From 6a7757482c30e6d1f61b57efb3a62d63ea6a288e Mon Sep 17 00:00:00 2001
From: Lee de Mora <ledm@pml.ac.uk>
Date: Tue, 9 Aug 2022 15:51:26 +0100
Subject: [PATCH 1/3] Improved interface for single job analyses

---
 bgcval2/analysis_compare.py    |   8 +-
 bgcval2/analysis_p2p.py        | 134 ++++++++++++++++++++++-----------
 bgcval2/bgcval2_make_report.py | 103 +++++++++++++------------
 setup.py                       |   4 +-
 4 files changed, 152 insertions(+), 97 deletions(-)

diff --git a/bgcval2/analysis_compare.py b/bgcval2/analysis_compare.py
index c0f6f165..7cff92fd 100755
--- a/bgcval2/analysis_compare.py
+++ b/bgcval2/analysis_compare.py
@@ -4245,7 +4245,7 @@ def load_yml_and_run(compare_yml, config_user):
         print(jobID, 'suite:', suites[jobID])
 
     for jobID in jobs:
-        # even if you don't want to download, we run this 
+        # even if you don't want to download, we run this
         # as it clears up the path and ensures recently downloed data is
         # correctly symlinked.
         download_from_mass(jobID, doMoo=do_mass_download)

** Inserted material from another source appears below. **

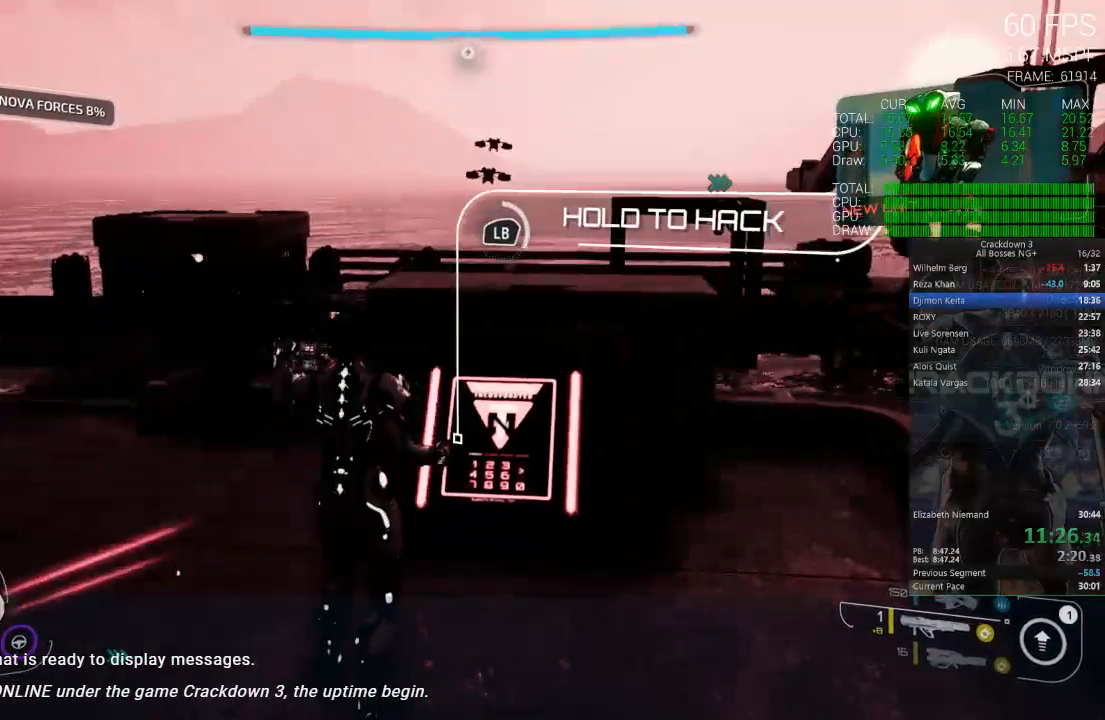
{"dt_ms": 500, "buttons": ["L1"], "left_stick": "center", "right_stick": "right", "events": [[450, "right_stick", "right"]]}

@@ -4338,15 +4338,15 @@ def main():
     compare_ymls = args.compare_yml
 
     for compare_yml in compare_ymls:
-        print(f"analysis_timeseries: Comparison config file {compare_yml}")
+        print(f"analysis_compare: Comparison config file {compare_yml}")
 
         if not os.path.isfile(compare_yml):
-            print(f"analysis_timeseries: Could not find comparison config file {compare_yml}")
+            print(f"analysis_compare: Could not find comparison config file {compare_yml}")
             sys.exit(1)
 
         load_yml_and_run(compare_yml, config_user)
 
-    print("Finished... ")
+    print("Finished analysis_compare... ")
 
 
 if __name__ == "__main__":
diff --git a/bgcval2/analysis_p2p.py b/bgcval2/analysis_p2p.py
index 04ea1c8e..5506ec6a 100755
--- a/bgcval2/analysis_p2p.py
+++ b/bgcval2/analysis_p2p.py
@@ -41,6 +41,7 @@
 from netCDF4 import Dataset
 import numpy as np
 import sys
+import argparse
 
 #####
 #Specific local code:
@@ -85,7 +86,7 @@
 
 p2pKeys_annual = [
     'T',
-    'S',  #'MLD', 
+    'S',  #'MLD',
     'Chl_CCI',
     'N',
     'Si',
@@ -113,7 +114,7 @@
 
 p2pKeys_physics = [
     'T',
-    'S',  #'MLD', 
+    'S',  #'MLD',
     'ZonalCurrent',
     'MeridionalCurrent',
     'VerticalCurrent'
@@ -139,7 +140,7 @@ def analysis_p2p(
     noTargets=True,
 ):
     """
-	
+
 	"""
     #####
     # Switches:
@@ -1499,44 +1500,93 @@ def single_p2p(jobID, key, year):
         print("Error: %s" % sys.exc_info()[0])
 
 
-def run():
+def get_args():
+    """Parse command line arguments."""
+    parser = argparse.ArgumentParser(
+        description=__doc__,
+        formatter_class=argparse.RawDescriptionHelpFormatter)
+
+    parser.add_argument('-j',
+                        '--jobID',
+                        nargs='+',
+                        type=str,
+                        default=None,
+                        help='One or more UKESM Job IDs (automatically generated by cycl/rose suite).',
+                        required=True,
+                        )
+    parser.add_argument('-k',
+                        '--keys',
+                        default=['level2', ],
+                        nargs='+',
+                        type=str,
+                        help=''.join(['Runtime keys - each key links to a pre-determined list of variables to analyse. ',
+                                      'Keys are: ', ', '.join( accepted_keys)]),
+                        required=False,
+                        )
+    parser.add_argument('-y',
+                        '--years',
+                        default=['best',],
+                        nargs='+',
+                        type=str,
+                        help=''.join(['Years to analysis. Default is "best". '])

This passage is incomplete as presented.